Given information
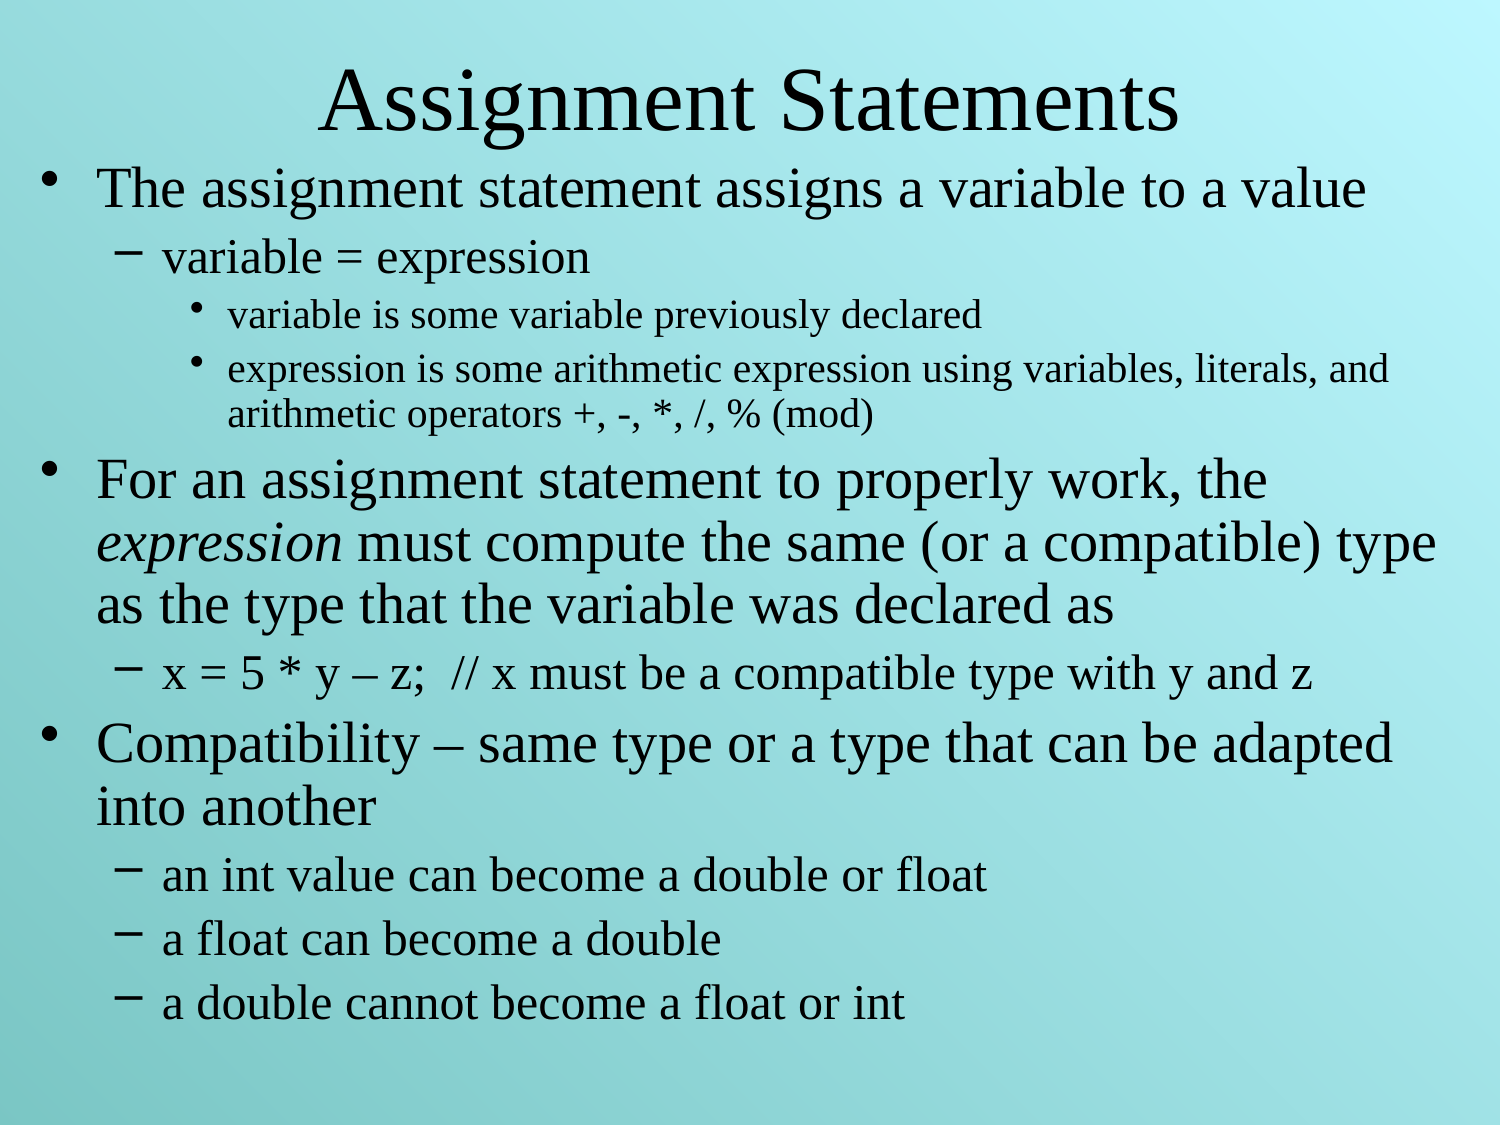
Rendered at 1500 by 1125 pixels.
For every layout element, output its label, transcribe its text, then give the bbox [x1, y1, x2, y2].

title Assignment Statements [112, 0, 1388, 149]
list The assignment statement assigns a variable to a value variable = expression variable is some variable previously declared expression is some arithmetic expression using variables, literals, and arithmetic operators +, -, *, /, % (mod) For an assignment statement to properly work, the expression must compute the same (or a compatible) type as the type that the variable was declared as x = 5 * y – z; // x must be a compatible type with y and z Compatibility – same type or a type that can be adapted into another an int value can become a double or float a float can become a double a double cannot become a float or int [24, 149, 1463, 1075]
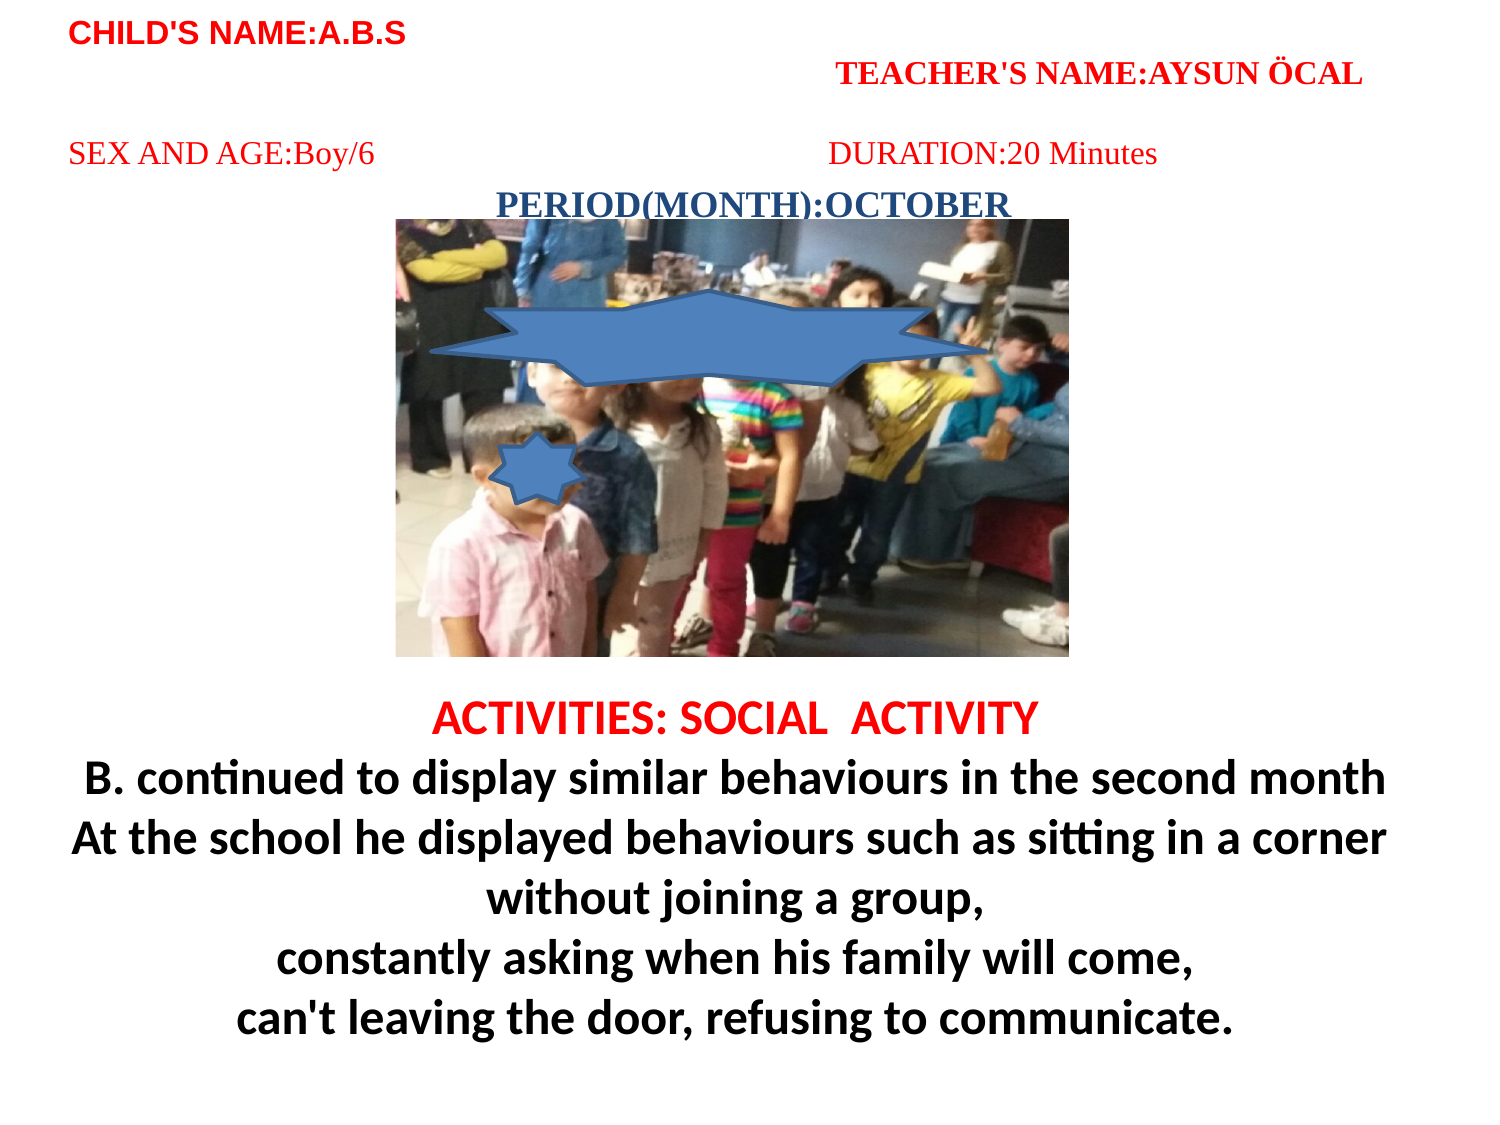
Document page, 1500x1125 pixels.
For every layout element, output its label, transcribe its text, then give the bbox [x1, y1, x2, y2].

text_box CHILD'S NAME:A.B.S TEACHER'S NAME:AYSUN ÖCAL SEX AND AGE:Boy/6 DURATION:20 Minutes [53, 4, 1500, 259]
text_box PERIOD(MONTH):OCTOBER [481, 172, 1027, 218]
text_box ACTIVITIES: SOCIAL ACTIVITY B. continued to display similar behaviours in the second month At the school he displayed behaviours such as sitting in a corner without joining a group, constantly asking when his family will come, can't leaving the door, refusing to communicate. [53, 677, 1418, 1053]
picture [395, 219, 1070, 658]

What is being asked
Find the lines in the records that contain the word "pixels", then copy every one of them.

Response to the task
Rendered at 1500 by 1125 pixels.
Document page, 1500x1125 pixels.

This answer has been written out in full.